Problem statement >>
When you copy the listing, skip the images and return each line verbatim.

Data for the task >>
• • • •

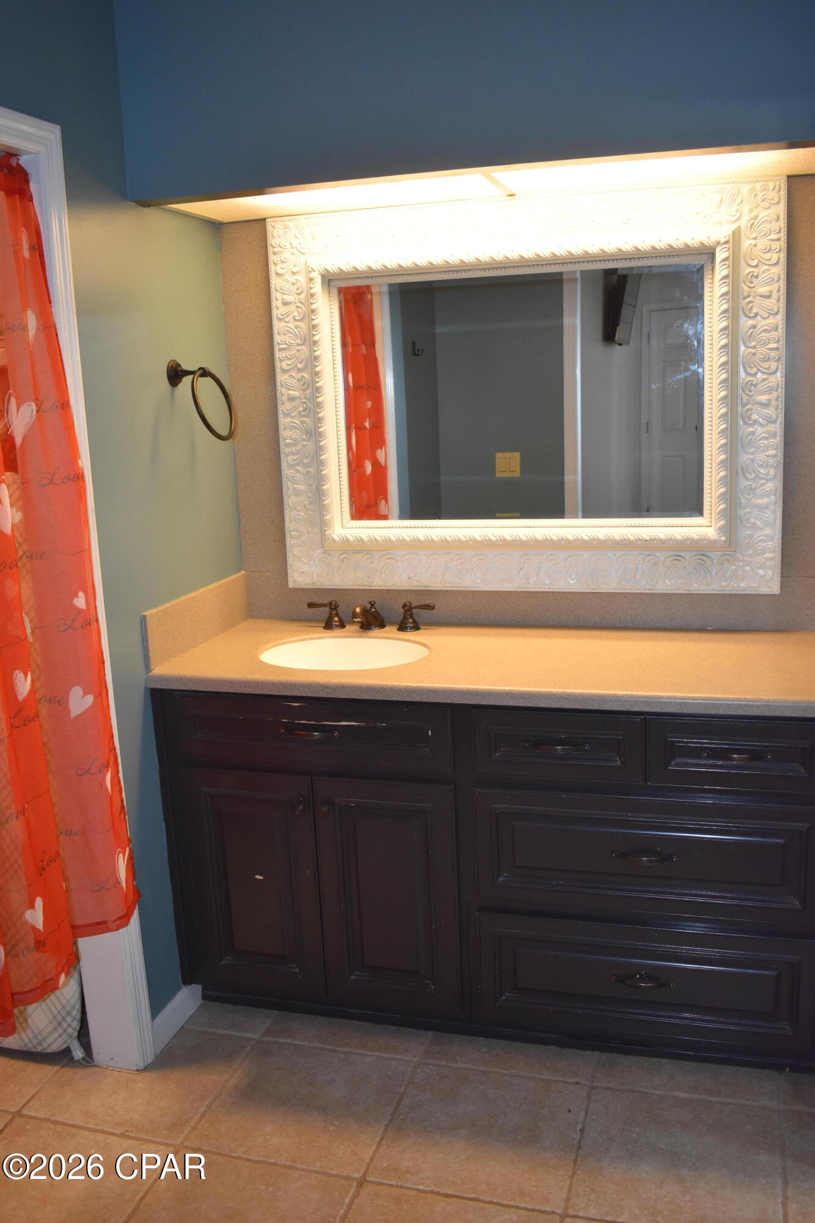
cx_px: 408
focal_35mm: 32
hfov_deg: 41.7
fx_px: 1070
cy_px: 612
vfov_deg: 59.5
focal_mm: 21
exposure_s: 1/125
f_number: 3.8
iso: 1250
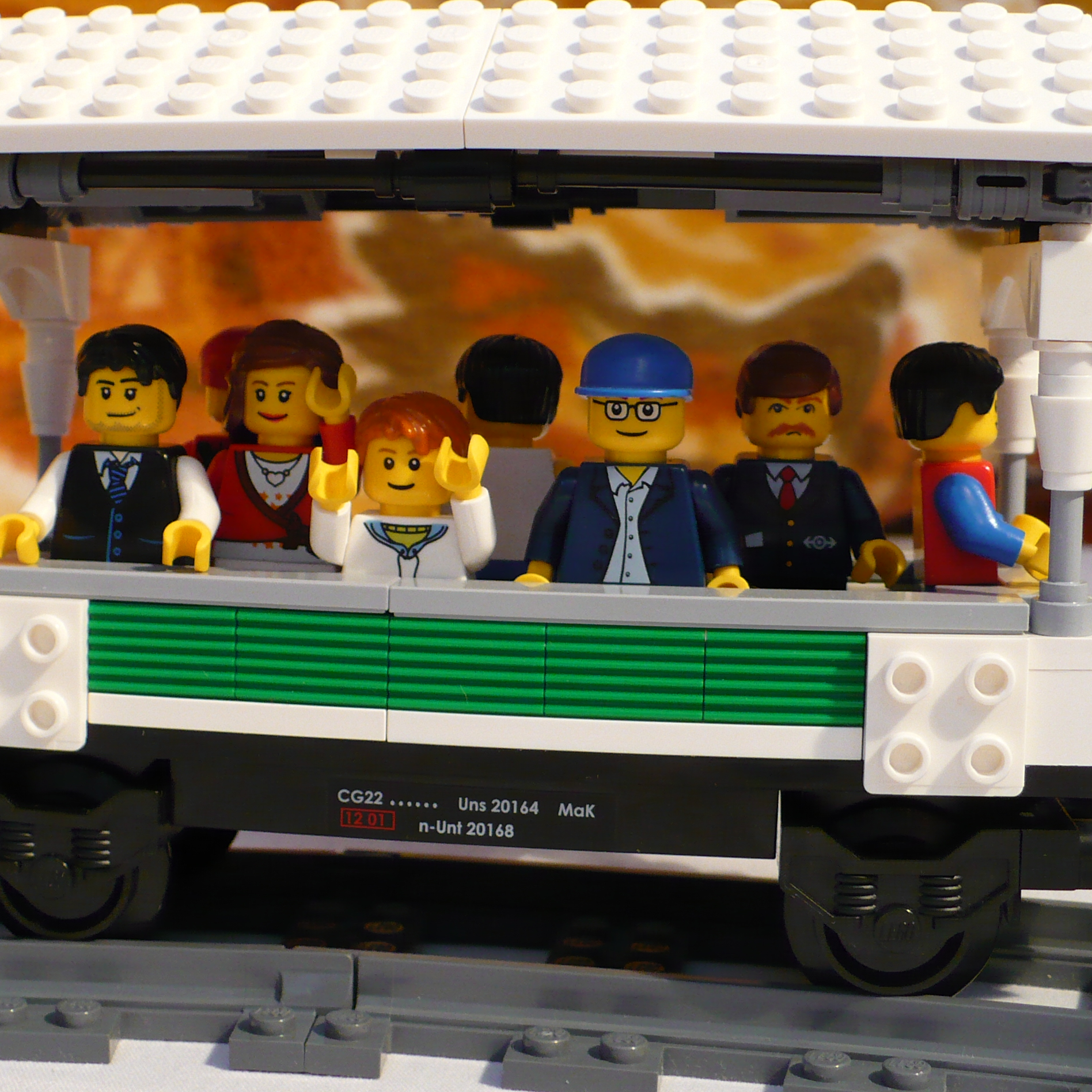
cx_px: 408
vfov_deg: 32.1
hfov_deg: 32.1
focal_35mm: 53
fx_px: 1892
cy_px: 462
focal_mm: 6.1
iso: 200
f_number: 2.8
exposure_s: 1/15
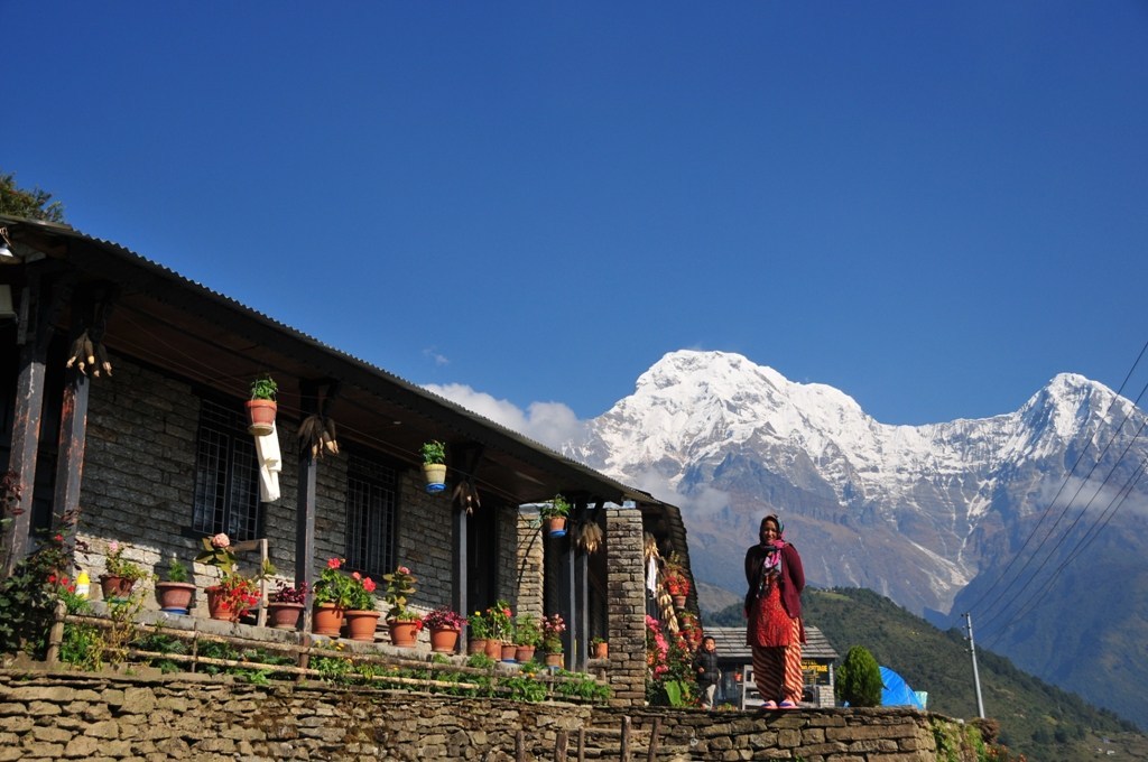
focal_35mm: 40
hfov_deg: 48.0
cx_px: 574
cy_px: 381
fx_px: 1290
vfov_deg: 32.9
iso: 200
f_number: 4
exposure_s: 1/3200
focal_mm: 27
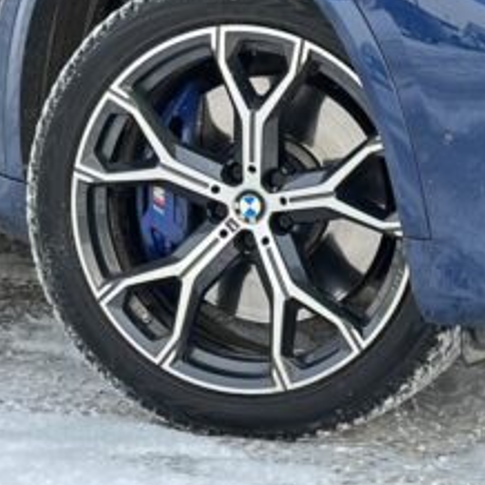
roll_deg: +0.4
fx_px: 3154
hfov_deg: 8.8
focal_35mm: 199
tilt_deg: -2.4
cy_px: -158
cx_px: 242
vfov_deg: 8.7
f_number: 1.78
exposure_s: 1/704
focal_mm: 6.86
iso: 80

• • • •

Written solution >>
cx_px: 408
focal_35mm: 32
hfov_deg: 41.7
fx_px: 1070
cy_px: 612
vfov_deg: 59.5
focal_mm: 21
exposure_s: 1/125
f_number: 3.8
iso: 1250
cx_px: 408
vfov_deg: 32.1
hfov_deg: 32.1
focal_35mm: 53
fx_px: 1892
cy_px: 462
focal_mm: 6.1
iso: 200
f_number: 2.8
exposure_s: 1/15
focal_35mm: 40
hfov_deg: 48.0
cx_px: 574
cy_px: 381
fx_px: 1290
vfov_deg: 32.9
iso: 200
f_number: 4
exposure_s: 1/3200
focal_mm: 27
roll_deg: +0.4
fx_px: 3154
hfov_deg: 8.8
focal_35mm: 199
tilt_deg: -2.4
cy_px: -158
cx_px: 242
vfov_deg: 8.7
f_number: 1.78
exposure_s: 1/704
focal_mm: 6.86
iso: 80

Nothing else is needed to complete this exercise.